オードブルはツムギちゃん達が持ってきてくれるらしいし、ギルタブリルも果物、ハム、お菓子を持ってくるような話をしていた。
「あ、これブドウジュースですか?」
「げ!待て……」
「ん?」
ウガルルムは、コップに入った赤ワインを飲み干した。
「おお~……こ、これは……美味しいですが……濃い……」
「お前、それワインだぞ……!」
「……何かふらふらしますね……」
ぼふんぼふんと、ライオンの耳としっぽが現れ、真っ赤な顔でケタケタ笑う。
……こいつも、酔っ払うのか……。
あれ、そういや、一応……。
「ルルって何歳なの?」
「何歳?」
「えーと、どのくらいの時間、生きてるんだ?」
「む……難しい質問ですね……時間ですか……。ウガルルムとして最初に造られたのは、人間の文明で言ったら、砂漠で大きな石を運んで塔とか墓とか作ってるころかな……」
愚問だった。
そもそも、法律とか人間のルールとか、どうでもいいんだろうな。
近嵐は改めてコップに赤ワインを注ぎ直す。安売りしていた輸入ワインだが、飲んでも普通に美味しい。

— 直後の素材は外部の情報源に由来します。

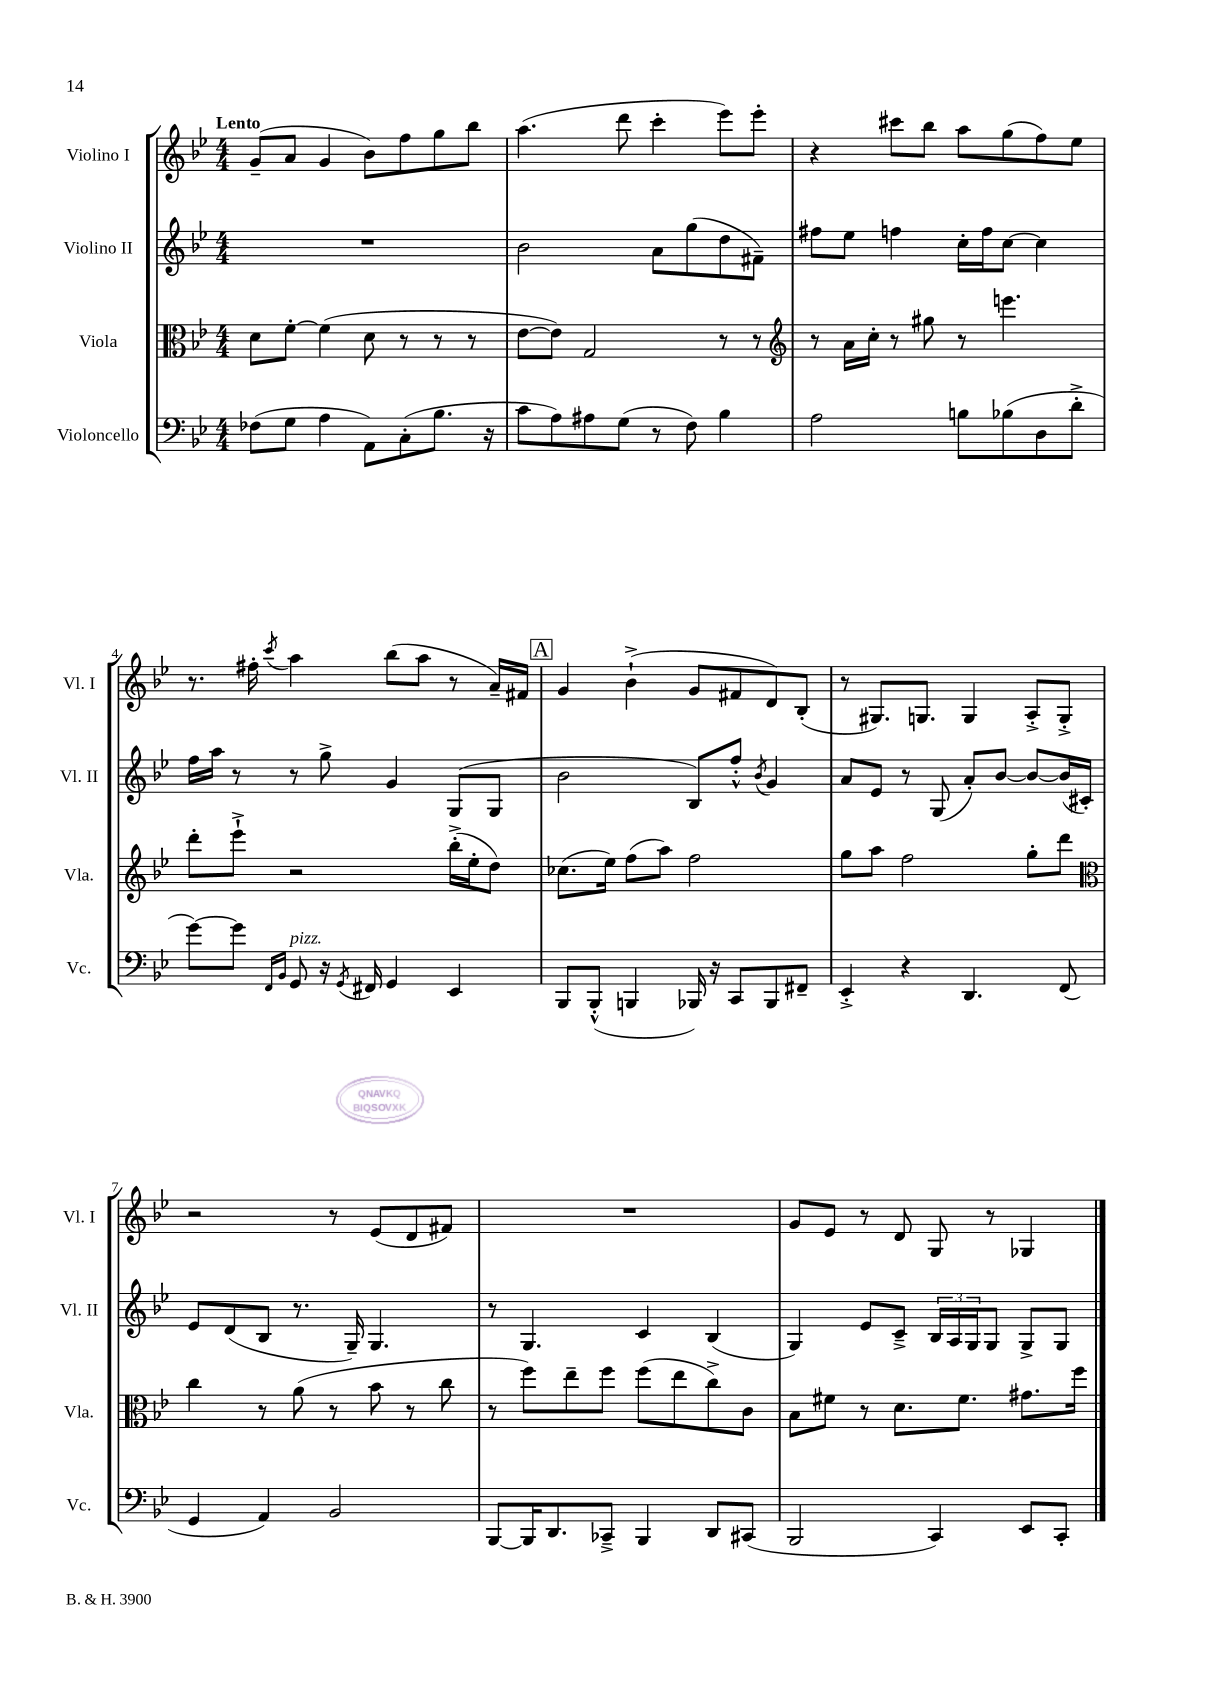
<<
\new StaffGroup <<
\new Staff = "s0" \with { instrumentName = "Violino I" shortInstrumentName = "Vl. I" } {
    \clef treble \key bes \major \numericTimeSignature \time 4/4 \tempo "Lento"
    g'8--( a'8 g'4 bes'8) f''8 g''8 bes''8 |
    a''4.( d'''8 c'''4-. ees'''8) ees'''8-. |
    r4 cis'''8 bes''8 a''8 g''8( f''8) ees''8 |
    r8. fis''16-. \acciaccatura { c'''8 } a''4 bes''8( a''8 r8 a'16--) fis'16 |
    \mark \markup { \box "A" } g'4 bes'4-!->( g'8 fis'8 d'8) bes8-.( |
    r8 gis8.) g8. g4 a8-.-> g8-.-> |
    r2 r8 ees'8( d'8 fis'8) |
    R1 |
    g'8 ees'8 r8 d'8 g8 r8 ges4 \bar "|." |
}
\new Staff = "s1" \with { instrumentName = "Violino II" shortInstrumentName = "Vl. II" } {
    \clef treble \key bes \major \numericTimeSignature \time 4/4
    R1 |
    bes'2 a'8 g''8( d''8 fis'8--) |
    fis''8 ees''8 f''4 c''16-. f''16 c''8~ c''4 |
    f''16 a''16 r8 r8 g''8-> g'4 g8( g8 |
    \mark \markup { \box "A" } bes'2 bes8) f''8-.-^ \acciaccatura { bes'8 } g'4 |
    a'8 ees'8 r8 g8( a'8-.) bes'8~ bes'8~ bes'16( cis'16-.) |
    ees'8 d'8( bes8 r8. g16--) g4. |
    r8 g4. c'4 bes4( |
    g4) ees'8 c'8---> \tuplet 3/2 { bes16 a16 g16 } g8 g8-> g8 \bar "|." |
}
\new Staff = "s2" \with { instrumentName = "Viola" shortInstrumentName = "Vla." } {
    \clef alto \key bes \major \numericTimeSignature \time 4/4
    d'8 f'8~-. f'4( d'8 r8 r8 r8 |
    ees'8~ ees'8) g2 r8 r8 |
    \clef treble r8 a'16 c''16-. r8 gis''8 r8 e'''4. |
    d'''8-. ees'''8-!-> r2 bes''16-.->( ees''16-. d''8) |
    \mark \markup { \box "A" } ces''8.( ees''16) f''8( a''8) f''2 |
    g''8 a''8 f''2 g''8-. d'''8 |
    \clef alto c''4 r8 a'8( r8 bes'8 r8 c''8 |
    r8 f''8) ees''8-- f''8 f''8( ees''8 c''8->) c'8 |
    bes8 fis'8 r8 d'8. fis'8. gis'8. f''16 \bar "|." |
}
\new Staff = "s3" \with { instrumentName = "Violoncello" shortInstrumentName = "Vc." } {
    \clef bass \key bes \major \numericTimeSignature \time 4/4
    fes8( g8 a4 a,8) c8-.( bes8. r16 |
    c'8 a8) ais8 g8( r8 f8) bes4 |
    a2 b8 bes8( d8 d'8-.-> |
    g'8~) g'8 \grace { f,16 bes,16 } g,8^\markup { \italic "pizz." } r16 \acciaccatura { g,8 } fis,16 g,4 ees,4 |
    \mark \markup { \box "A" } bes,,8 bes,,8-.-^( b,,4 bes,,16) r16 c,8 bes,,8 fis,8-- |
    ees,4-.-> r4 d,4. f,8( |
    g,4 a,4) bes,2 |
    bes,,8~ bes,,16 d,8. ces,8---> bes,,4 d,8 cis,8( |
    bes,,2 c,4) ees,8 c,8-. \bar "|." |
}
>>
>>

「あ、そろそろケーキの時間でーす! 私取りに行ってきますよ!」
「え、今日は外出たくないから、留守番するって言ってなかったっけ?」
「なんかぽかぽかして、外出たくなりましたのです! 散歩がてら行ってくるのです!」
何か、顔は赤いし、口調も若干怪しいが……ビーフシチュー作りに家の掃除もしたかったので、ありがたいはありがたい。
「じゃあ、頼むわ。これ、ケーキの引き換え券だから」
近嵐はエプロンのポケットから紙片をウガルルムに渡す。
「がってんしょうちであります!」
……やっぱ日本語変だな。
ひったくるように引換券を掴み、玄関に駆けていったウガルルムの背中を、近嵐は呆然と見送った。
ハナは午前中からツムギの家に行っており、近嵐は一人ビーフシチューの番を始めた。
不意にスマホが近嵐を呼ぶ。
ギルタブリルだ。
「予定通り、フルーツ盛り合わせとハムとチョコレートを用意したわ。時間になったら行くけど、ルルはそこに居るんでしょうね?」
「いや、ケーキ取りにでかけたけど」
「え、何で? 外に出たの?」
「ああ、何かワイン飲んだら変なテンションになって、出てったぜ」
「駄目よ! 行先は? すぐに連れ戻して!」
「へ?何で?」
「良いから早く! 私も今からそっち向かうわ! どこなの、行先!」
「川向こうのケーキ屋だよ、こっから歩いて15分くらいの……」
住所を聞くや否や、ギルタブリルはすぐに電話を切った。
何だって言うんだ。
でも、えらい必死だったな。
シチューは、もう少し煮込みたいが……。
お玉を持ったまま腕を組んで、数秒思案した後、近嵐は火を止めた。
何か、武器とかあるか?
コンロの脇の調味料棚に置かれた、激辛唐辛子粉末を入れた瓶を掴み黒のチェスターコートを掴み、急いで外に駆け出した。
急に怖くなった。
当然のように、側に居るような気がしていた誰か。
そういうのは、何の前触れもなく、不意に急に、失われてしまう。奪われてしまう。